[Excerpts from a dataset]
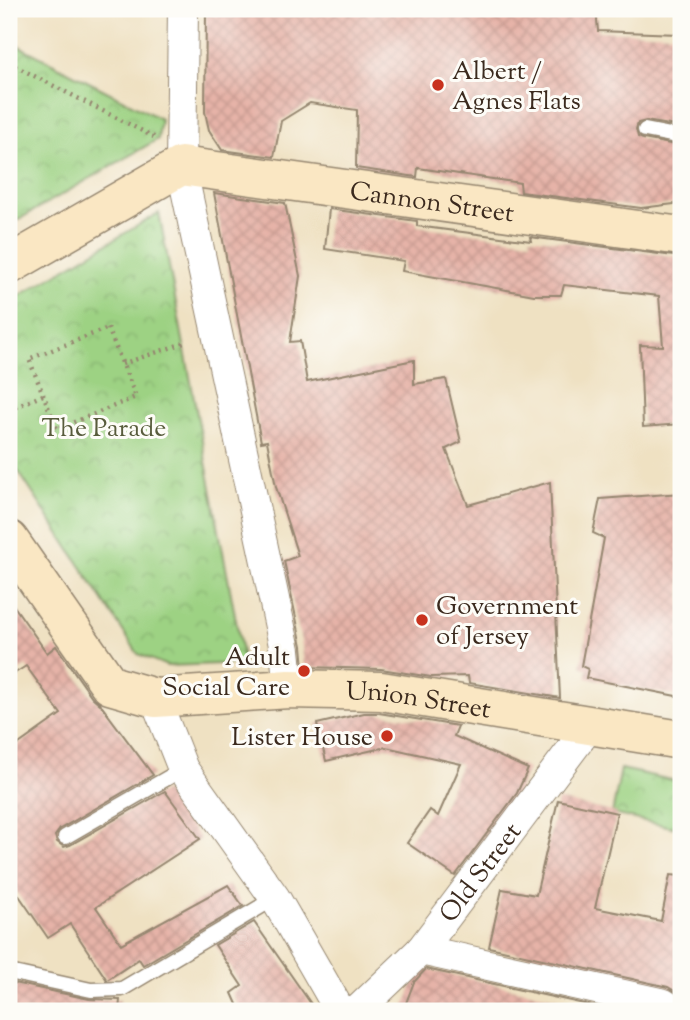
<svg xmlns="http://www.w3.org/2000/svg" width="690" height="1020" font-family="'Sorts Mill Goudy',serif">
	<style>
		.park { fill: url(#park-crowns); stroke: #6c7e50; stroke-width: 2 }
		.building { fill: url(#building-cross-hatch) }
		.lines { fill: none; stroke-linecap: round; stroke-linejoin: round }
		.lane-casing { stroke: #958670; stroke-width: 17 }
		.street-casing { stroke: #958670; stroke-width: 32 }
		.secondary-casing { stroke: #958670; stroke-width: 41 }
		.path { stroke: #958670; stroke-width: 4.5; stroke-dasharray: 2 5; stroke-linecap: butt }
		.lane { stroke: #fff; stroke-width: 14 }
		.street { stroke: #fff; stroke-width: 30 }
		.secondary { stroke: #fae7c3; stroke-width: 38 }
		.poi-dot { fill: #c8321e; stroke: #fdfcf7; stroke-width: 2.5 }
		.labels { text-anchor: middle; stroke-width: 6; stroke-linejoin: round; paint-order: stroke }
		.poi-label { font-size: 26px; fill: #3b2a1e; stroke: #fdfcf7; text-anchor: start }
		.street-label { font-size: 26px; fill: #3b2a1e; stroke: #fdfcf7 }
		.park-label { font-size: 26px; fill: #585c3c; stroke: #fdfcf7 }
	</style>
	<defs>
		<pattern id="park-crowns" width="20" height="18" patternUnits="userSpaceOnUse" patternTransform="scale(1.75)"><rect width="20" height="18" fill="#9dd283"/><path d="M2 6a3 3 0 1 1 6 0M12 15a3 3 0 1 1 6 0" fill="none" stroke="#88b471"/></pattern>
		<pattern id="building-cross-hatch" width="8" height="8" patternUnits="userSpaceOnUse" patternTransform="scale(1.75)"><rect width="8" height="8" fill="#e6b3a8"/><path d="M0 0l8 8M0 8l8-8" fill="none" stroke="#c69a90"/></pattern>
	</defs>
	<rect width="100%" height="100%" fill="#fdfcf7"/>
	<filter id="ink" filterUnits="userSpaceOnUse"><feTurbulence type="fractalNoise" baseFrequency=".0143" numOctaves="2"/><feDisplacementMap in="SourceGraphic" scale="14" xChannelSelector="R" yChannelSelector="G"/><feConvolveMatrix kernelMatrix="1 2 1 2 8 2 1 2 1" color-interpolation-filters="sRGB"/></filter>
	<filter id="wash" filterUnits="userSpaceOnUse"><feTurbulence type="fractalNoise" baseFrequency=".00686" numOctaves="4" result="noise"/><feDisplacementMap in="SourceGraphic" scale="28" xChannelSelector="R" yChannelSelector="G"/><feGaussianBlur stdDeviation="1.57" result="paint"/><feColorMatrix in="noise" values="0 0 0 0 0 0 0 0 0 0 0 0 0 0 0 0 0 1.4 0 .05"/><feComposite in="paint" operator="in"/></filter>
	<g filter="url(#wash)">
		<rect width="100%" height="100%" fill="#efe1c2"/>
		<g class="park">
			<path d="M9,41L161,119L158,139L9,225Z"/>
			<path d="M159,213L244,663L167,666L138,654L9,457V302Z"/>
			<path d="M621,769L681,782V829L612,814Z"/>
		</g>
		<g id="blocks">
			<g class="building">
				<path d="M206,9H596L598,31L678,34L681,51V127L646,121L638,123L636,129L638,137L643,139L681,146V199L674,204L641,208L521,192L520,183L418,168L417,177L356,168L357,110L310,103L281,121L274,157L222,150L209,130L205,112Z"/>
				<path d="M214,193L285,203L300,276L290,342L300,341L307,382L414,360V384L446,379L461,442L446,449L468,505L550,482L560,698L469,683L468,676L431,677L381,669L304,667L302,646L284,561L298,556L276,487L267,441L261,442Z"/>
				<path d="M329,209L417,221V226L531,241L530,237L681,257V424L643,427L640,345L663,346L659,296L564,285L561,295H534L402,271L404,261L325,249Z"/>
				<path d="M681,493V697L586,678L588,669L581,666L604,538L593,533L600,499Z"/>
				<path d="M9,599L47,653L56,646L92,697L100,704L153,775L60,829L55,836L57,842L64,847L70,845L165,791L200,839L96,907L121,944L228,885L243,906L143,965L139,959L107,980L70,924L48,938L9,881V751L61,714L26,666L9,677Z"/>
				<path d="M364,713H379L458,726L454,736L528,769L517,793L455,876L407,843L430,810L438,816L461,764L386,747L326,761L317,724Z"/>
				<path d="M558,800L617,813L595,908L661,921L670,875L681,876V995L668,987L489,947L502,889L536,895Z"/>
				<path d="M254,922L316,1011H240L232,993L242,986L215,945Z"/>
				<path d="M426,969L616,1011H403L414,982Z"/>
				<path d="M9,982L89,999L120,1000L119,1011H9Z"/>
			</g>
		</g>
	</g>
	<g filter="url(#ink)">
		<use href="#blocks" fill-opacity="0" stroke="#958670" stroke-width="2"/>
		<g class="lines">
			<g class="lane-casing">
				<g id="lane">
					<path d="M645,130L681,137"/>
					<path d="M65,837L183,769"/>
					<path d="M9,972L91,990L122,989L275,898"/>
				</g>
			</g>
			<g class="street-casing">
				<g id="street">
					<path d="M183,9L181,166L285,650L289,689"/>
					<path d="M155,698L183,769L275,898L340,1011"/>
					<path d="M421,950L664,1004L674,1011"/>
					<path id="s1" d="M357,1011L421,950L591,724"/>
				</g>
			</g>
			<g class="secondary-casing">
				<g id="secondary">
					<path id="s2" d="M9,265L181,166L681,236"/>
					<path id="s3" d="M9,540L110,685L155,698L289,689L381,691L681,740"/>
				</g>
			</g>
			<g class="path">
				<path d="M9,63L154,137"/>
				<path d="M108,328L136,397L57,429L29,359Z"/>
				<path d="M122,364L184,343"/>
				<path d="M9,410L43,395"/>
			</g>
			<use href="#lane" class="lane"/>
			<use href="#street" class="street"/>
			<use href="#secondary" class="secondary"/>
		</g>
	</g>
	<g class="poi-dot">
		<circle cx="438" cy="85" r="7"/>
		<circle cx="422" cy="620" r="7"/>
		<circle cx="304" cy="671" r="7"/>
		<circle cx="387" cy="736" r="7"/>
	</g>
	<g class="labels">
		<g class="poi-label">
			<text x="452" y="79">Albert /<tspan x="452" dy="30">Agnes Flats</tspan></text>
			<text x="436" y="614">Government<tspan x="436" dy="30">of Jersey</tspan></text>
			<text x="290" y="665" text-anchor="end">Adult<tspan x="290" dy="30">Social Care</tspan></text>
			<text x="373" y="745" text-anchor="end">Lister House</text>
		</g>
		<g class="street-label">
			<text dy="9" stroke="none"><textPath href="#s2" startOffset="452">Cannon Street</textPath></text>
			<text dy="9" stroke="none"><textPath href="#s3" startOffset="488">Union Street</textPath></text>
			<text dy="9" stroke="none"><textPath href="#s1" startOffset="186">Old Street</textPath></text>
		</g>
		<g class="park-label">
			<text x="104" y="436">The Parade</text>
		</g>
	</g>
	<rect width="690" height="1020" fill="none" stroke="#fdfcf7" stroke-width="35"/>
</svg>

_How to complete this task_
Take every line above that includes "paint" and list it.

_Written response_
		.labels { text-anchor: middle; stroke-width: 6; stroke-linejoin: round; paint-order: stroke }
	<filter id="wash" filterUnits="userSpaceOnUse"><feTurbulence type="fractalNoise" baseFrequency=".00686" numOctaves="4" result="noise"/><feDisplacementMap in="SourceGraphic" scale="28" xChannelSelector="R" yChannelSelector="G"/><feGaussianBlur stdDeviation="1.57" result="paint"/><feColorMatrix in="noise" values="0 0 0 0 0 0 0 0 0 0 0 0 0 0 0 0 0 1.4 0 .05"/><feComposite in="paint" operator="in"/></filter>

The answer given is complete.